# Repairing leaky neoprene waders?



## CuppedWings (Oct 22, 2007)

My waders have a small leak in the knee, right where the reinforcement patch is sewn.  Can anyone recommend a good repair for this problem?


----------



## jard (Oct 22, 2007)

http://www.cabelas.com/cabelas/en/t...x=mode+matchall&Nty=1&Ntt=aqua+seal&noImage=0

Try this.  Its called aqua-seal!  It was recommended to me by fellow duck hunters and it is specially designed for neoprene and gore-tex!  I fixed a hole in the seat of mine about the  size of a quarter and it seemed to work just fine.


----------



## hogdawg (Oct 22, 2007)

Just ordered some from Cabelas.  Thanx for the link.  Looks like some pretty good stuff.


----------



## Hi-tech Redneck (Oct 22, 2007)

my waders came with a tube for repairs that looks like standard clear silicone you can buy at an autoparts store.


----------



## Mark Brooks (Oct 22, 2007)

Goop, Wax Paper and A Brick.   No more leaks!!

MB


----------



## rip18 (Oct 22, 2007)

Goop has fixed some amazingly large holes in my waders before!!!


----------



## Nitro (Oct 22, 2007)

AQUASEAL is the only longterm solution.

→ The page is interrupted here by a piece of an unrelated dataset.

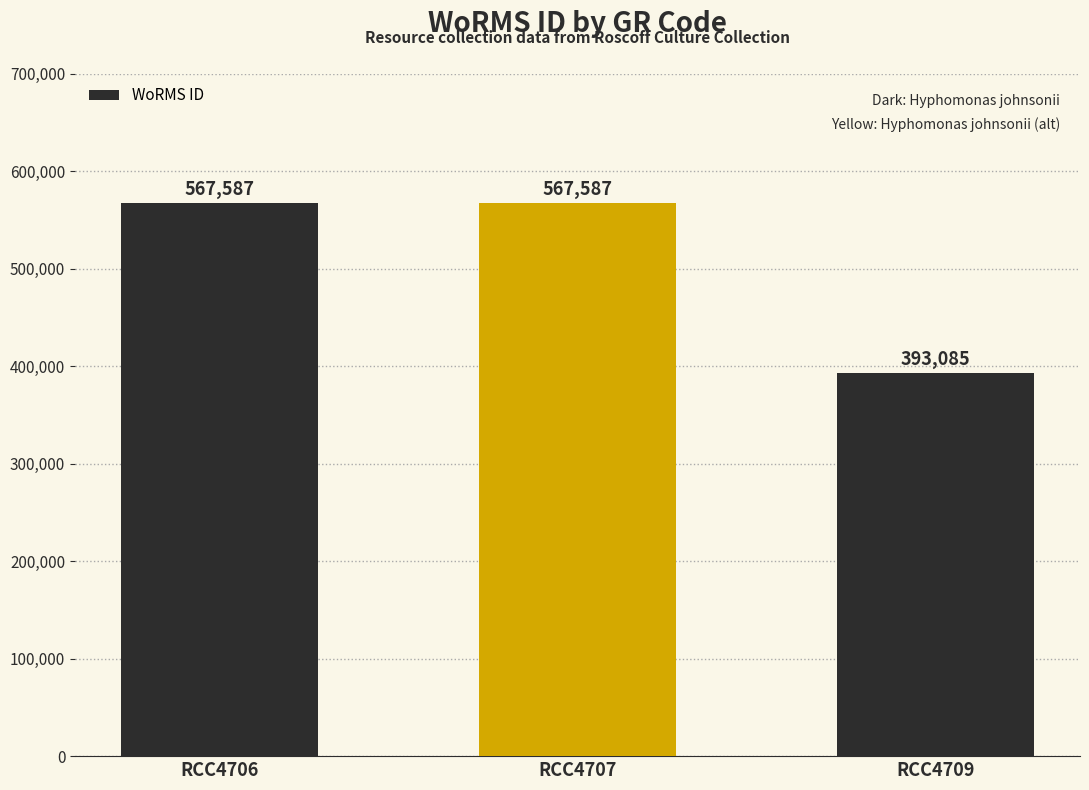

How many categories are shown in the chart?

3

I have a six year old pair of Neoprene waders that have been hunted hard- they have no leaks thanks to Aquaseal on the areas I have ripped.......

I should be on their ProStaff....


----------



## h20fowlin (Oct 22, 2007)

Fuzor.......google it. It's commerical grade bonder. (boot tears only).

AquaSeal for neoprene repair.


----------



## brittonl (Oct 22, 2007)

I vote for AquaSeal too, get mine from Cabelas, as everything!


----------



## gamallardman (Oct 22, 2007)

Blue pvc glue has worked for me and fellow hunters.  Turn waders inside out and stretch were leak is.  Smere glue at leak while you still have them stretched and give a few minutes to dry.


----------



## Russ Toole (Oct 22, 2007)

100% silicone worked for me.


----------



## reddawg9 (Oct 23, 2007)

*wader repair*

You can buy shoe goo at wal-mart in the shoe section,works as good as aqua seal and cheaper.


----------



## Mark Brooks (Oct 23, 2007)

Reddawg,
That is goop!!  It is the best and like you said very cheap.

It is a long term fix.   Six year old waders is just getting worked in good around here!!

Put wax paper on inside of waders at the damaged area
Add goop over tear or hole on outside of waers
Put wax paper over entire gooped area. 
Lay a brick on top of it on a flat surface for 24 hours.
Peel off wax paper and it is fixed for ever!!

MB


----------



## h20fowlin (Oct 23, 2007)

Oh ..i gorgot about goop. Yep, thats the best. Sorry


----------



## duckndeerhuntinRN (Oct 23, 2007)

*silicone*

Silicone worked on a pair of neopreme waders. I used them for about 4years,I  repaired many small puctures and up to quarter sized holes. just bought clear automotive silicone for about $4.00..smeared small amont on the inside and outside..big holes, I just used fishing line and stitched the hole together and smeared silicone on it.. no leakes.
David


----------



## h20fowlin (Oct 23, 2007)

Or better yet......do what i usually do.

When you get a hole in them...ESPECIALLY around the crotch, invite your brother in law on the next hunt, and let him borrow a pair of waders.

This not only allows you to buy a new pair for yourself, but it keeps him from asking you to go back.


----------



## Dep6 (Oct 24, 2007)

H2O, you ain't right!!


----------



## Mark Brooks (Oct 24, 2007)

H2O 

Great Strategy!!!  

MB


----------